Willman and a team of paramedics arrived at the address a short time later and learned Naser had taken Mason across the street to Naser’s father’s residence, where Willman found the child still unresponsive and not breathing, the affidavit says.
Mason was transported to Sanford Chamberlain Medical Center and was pronounced dead at 6:14 p.m., the affidavit says.
Hospital personnel noted multiple bruises, scratches and abrasions on the 4-yearold’s body, which appeared to be in different stages of healing, perhaps indicating the injuries occurred over an extended time period, the affidavit says.
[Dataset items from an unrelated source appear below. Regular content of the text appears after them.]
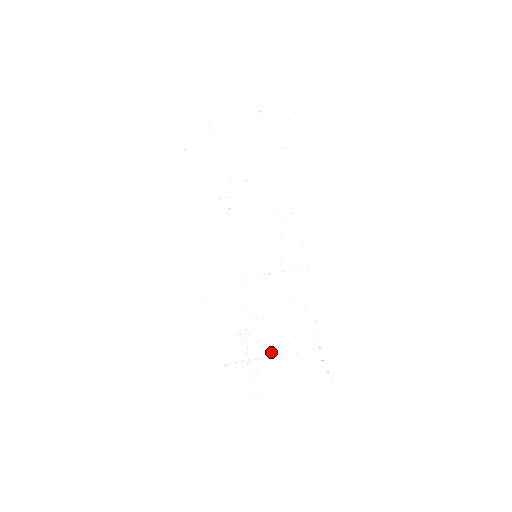
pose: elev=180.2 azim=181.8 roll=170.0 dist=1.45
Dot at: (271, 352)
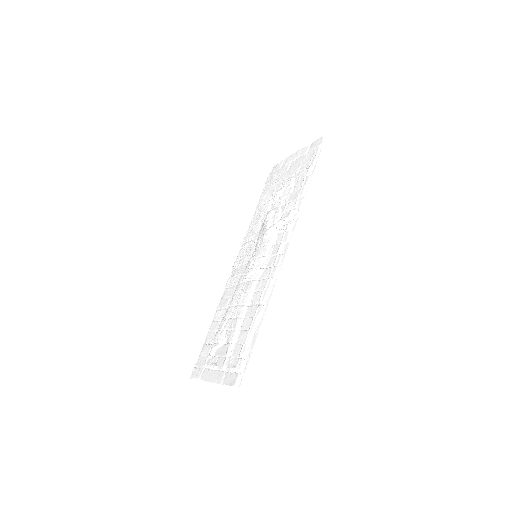
Dot at: (224, 340)
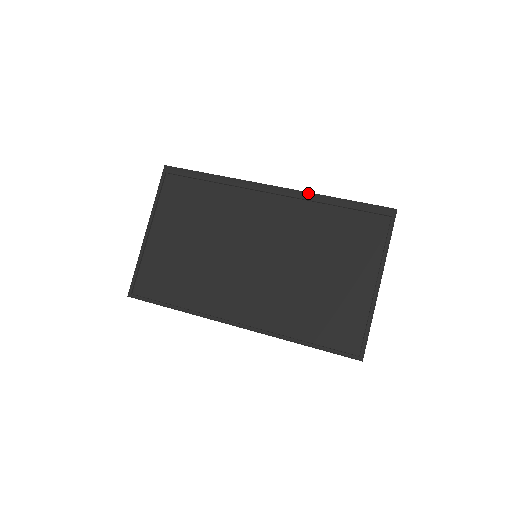
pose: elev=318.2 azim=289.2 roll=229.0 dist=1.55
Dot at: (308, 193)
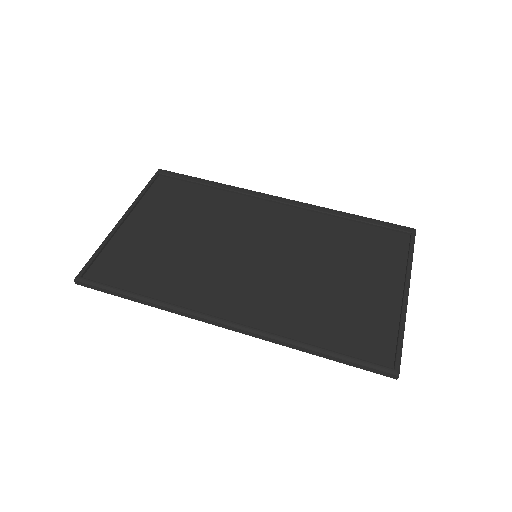
Dot at: (319, 206)
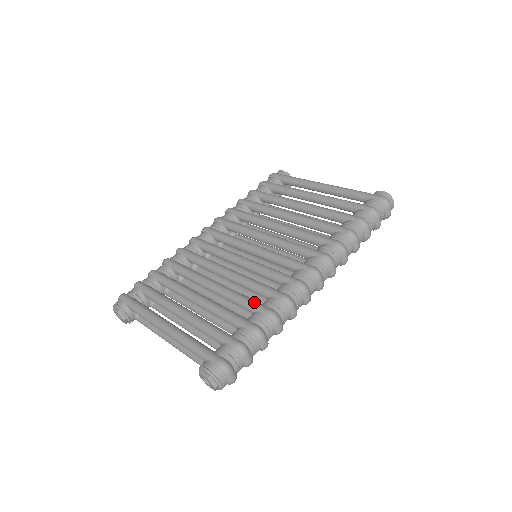
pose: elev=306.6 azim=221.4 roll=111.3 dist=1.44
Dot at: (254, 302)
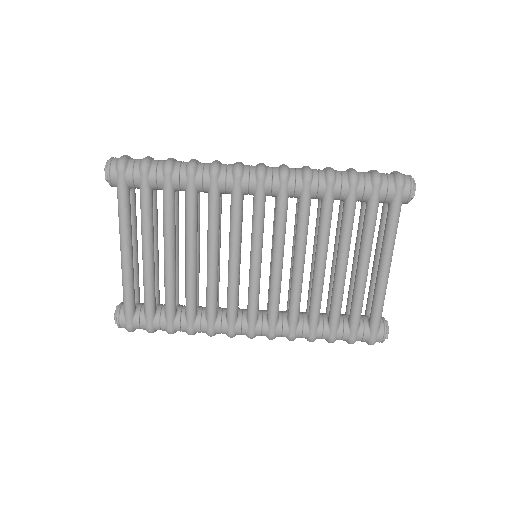
Dot at: (192, 315)
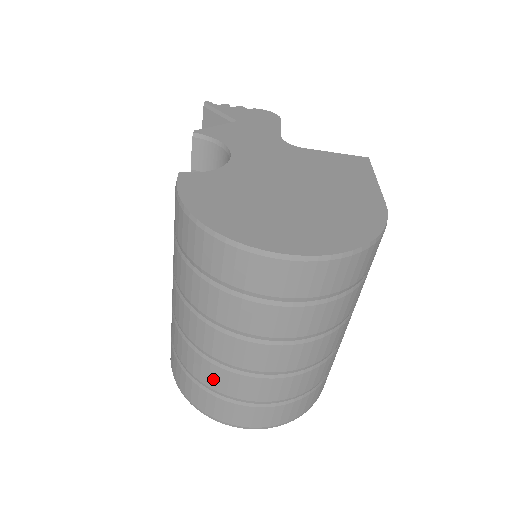
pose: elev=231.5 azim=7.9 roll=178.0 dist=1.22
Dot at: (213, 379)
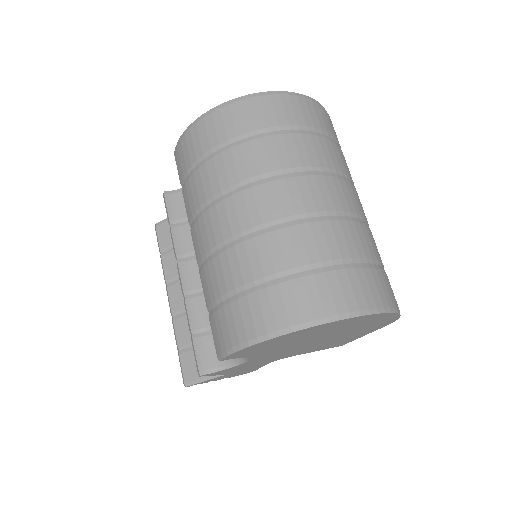
Dot at: (287, 251)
An autopsy has been ordered.
The affidavit says Naser is Gonzales’ live-in boyfriend. Gonzales is not the mother of the child, Willman said in a recent interview with The Daily Republic.
During initial interviews, the affidavit says Willman was told another child in the residence informed Gonzales that something was wrong with Mason. Gonzales then found Mason “slumped in a chair,” unresponsive but taking “shallow breaths.”
Later in the interview, Gonzales admitted to “kicking Mason, slapping him and then throwing him to the ground because he wet his pants,” the affidavit says. Gonzales told Willman she heard Mason’s head hit the floor after she threw him to the ground, and admitted she then stomped on his legs at least two more times.